We’ve talked about the essential importance of passion in a Yawp—and, in turn, how critical it is to find what yours truly is.

Sometimes, the best way to do that it to just start writing and see just what comes out at the other end.

In part, it’s a process of self-discovery—exploring and identifying those ideas and opinions that truly mean the most to you. But it’s also an essential, practical element of your Yawp—knowing exactly what your passion is and, in turn, communicating it to others in the most compelling, engaging way possible.

So, don’t be afraid to use your Yawp for a bit of exploration. To do that, take a topic that relates to the basic message of your Yawp. Start writing. Think as you write—don’t just put words down in an effortless stream of consciousness. Begin with a basic thought, the think of the next logical step in the progression of that idea. Work the process and follow it along.

This is neither easy nor a lazy way to fill space. We’ve all endured newspaper columnists who somehow think themselves unique and singularly funny when they write a column when they say they have nothing to write about (“I went home, watched Leave it To Beaver, etc.”)

Here, you definitely have something to say. But it’s a matter of muscling your way through your thoughts to find it—and to share it with others.

You may find something brand new to say (or a new way to say it.) You may come across something that you’ve known all along, but with a welcome recollection of its presence.
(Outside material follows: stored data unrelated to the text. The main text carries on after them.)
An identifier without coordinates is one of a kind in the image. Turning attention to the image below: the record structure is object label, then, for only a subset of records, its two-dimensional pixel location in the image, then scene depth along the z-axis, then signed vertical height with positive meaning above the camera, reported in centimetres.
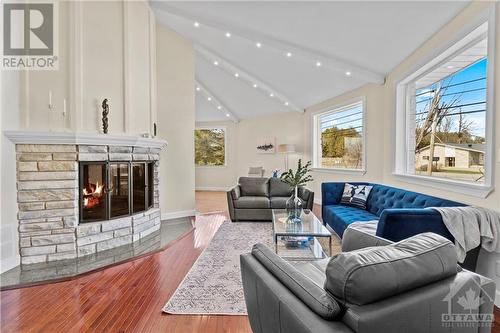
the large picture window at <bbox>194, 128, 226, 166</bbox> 1028 +56
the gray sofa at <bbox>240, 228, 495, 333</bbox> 102 -51
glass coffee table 316 -98
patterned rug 235 -117
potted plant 380 -55
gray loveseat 534 -79
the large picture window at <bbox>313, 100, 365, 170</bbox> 623 +61
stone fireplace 328 -40
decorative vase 374 -64
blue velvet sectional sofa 234 -52
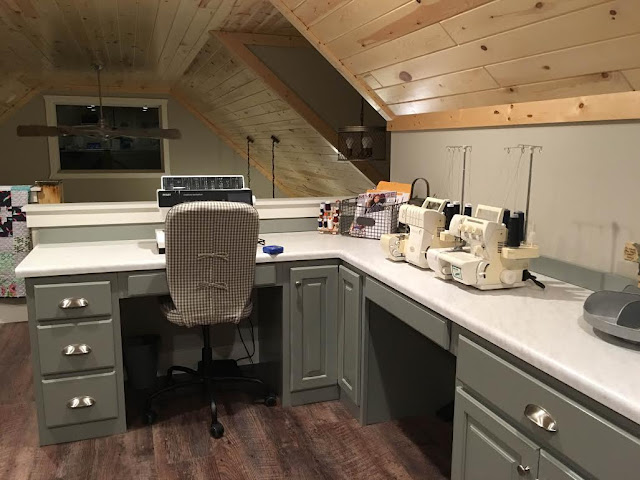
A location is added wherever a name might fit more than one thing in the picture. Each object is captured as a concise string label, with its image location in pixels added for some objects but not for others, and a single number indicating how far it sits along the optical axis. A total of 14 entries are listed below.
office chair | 2.32
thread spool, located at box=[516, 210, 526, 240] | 2.02
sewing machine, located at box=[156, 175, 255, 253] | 2.69
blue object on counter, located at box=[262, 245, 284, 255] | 2.65
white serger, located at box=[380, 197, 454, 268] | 2.33
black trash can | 2.91
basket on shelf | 3.03
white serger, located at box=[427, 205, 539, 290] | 1.98
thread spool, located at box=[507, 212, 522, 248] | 2.01
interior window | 7.01
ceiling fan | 4.60
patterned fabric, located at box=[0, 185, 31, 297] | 3.84
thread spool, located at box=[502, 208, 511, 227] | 2.05
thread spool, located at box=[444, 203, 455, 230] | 2.35
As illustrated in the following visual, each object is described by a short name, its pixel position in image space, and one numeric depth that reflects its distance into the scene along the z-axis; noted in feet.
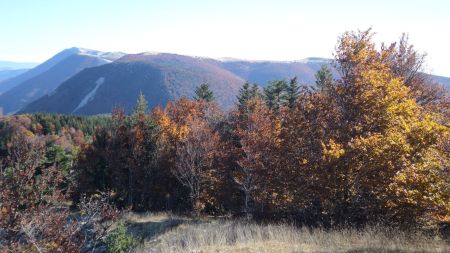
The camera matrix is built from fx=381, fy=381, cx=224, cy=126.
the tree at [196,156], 92.84
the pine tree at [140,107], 131.61
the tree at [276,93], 153.16
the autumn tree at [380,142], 41.96
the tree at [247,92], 155.43
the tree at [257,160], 77.10
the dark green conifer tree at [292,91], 145.86
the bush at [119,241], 40.91
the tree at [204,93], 181.46
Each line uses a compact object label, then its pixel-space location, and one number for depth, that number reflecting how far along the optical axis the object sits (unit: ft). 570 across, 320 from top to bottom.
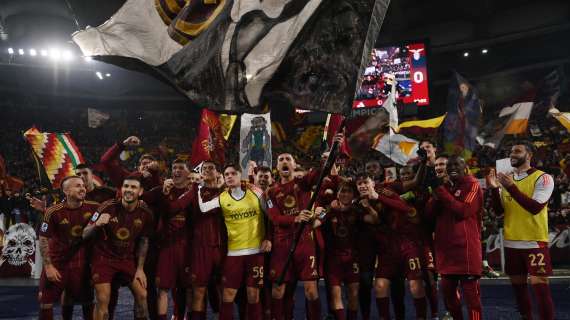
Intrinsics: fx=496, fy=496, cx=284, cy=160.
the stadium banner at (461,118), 29.91
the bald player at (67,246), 18.39
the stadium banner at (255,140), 30.12
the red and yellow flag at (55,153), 30.63
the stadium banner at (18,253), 42.09
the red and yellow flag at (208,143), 28.68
But, if you take your Yawp—and its potential for self-discovery—seriously, you’re bound to find something valuable. And, in the end, that’s eminently practical and valuable—nurturing and fueling the passion that drives your Yawp and, as a result, drives readers and visitors back to your site time and again.

Thursday, June 08, 2006

Fill your Yawp with Passion

MyYawp is about passion. So are blogs.

So, let’s talk about ideas to help your blog absolutely crackle with the passion of your ideas and opinions.

As often as not, Rule Number One you’ll see about blogs is to just write them. Apply gluteus to a chair and produce. Continuity and quantity are everything.

But only to a point. Granted, readers won’t return to a blog without regular injections of fresh material. But underscore the word “fresh”—if the blog, however regular in its appearance, isn’t compelling and provocative, even the most ardently updated blog will lose readers faster than Metamucil shoots through a goose.

Check out that last phrase. Hope you laughed. Whether you chuckled or not, chances are good you noticed it.

That’s the sort of language you should pursue with your blog. Make sure it’s fresh, vital—even disturbing, if circumstances warrant it. Likely you wouldn’t have noticed the phrase in question had “faster than the speed of lightning”replaced it.

Cliches, worn out phrases and out and out dead language are a blog’s fiercest enemy. Their pictures should be up in every blog’s post office around the world. To express the passion of your ideas and your beliefs—no matter what they might be—use the freshest language whenever you can.

That means two things. First, examine your blog writing. Dissect it. If you see something you don’t like (or as Oscar Wilde said, “Never write something you’ve already read”) change it. Make it more alive. Make it different. Look and taste for the power and imagery of the right words. Read them out loud. Don’t settle for “Today is hotter than hell.” Go for “Today is hotter than Steinbrenner’s forehead after a Yankees loss.”

That means a second tip. Never sacrifice the quality and passion of your blog for speed. Sure, update it, keep it new—but don’t let your readers see something dead when a little bit more time can produce an entry that moves and absorbs them. If need be, trim back your blog entry schedule. Post a little less often—but with a great deal more passion.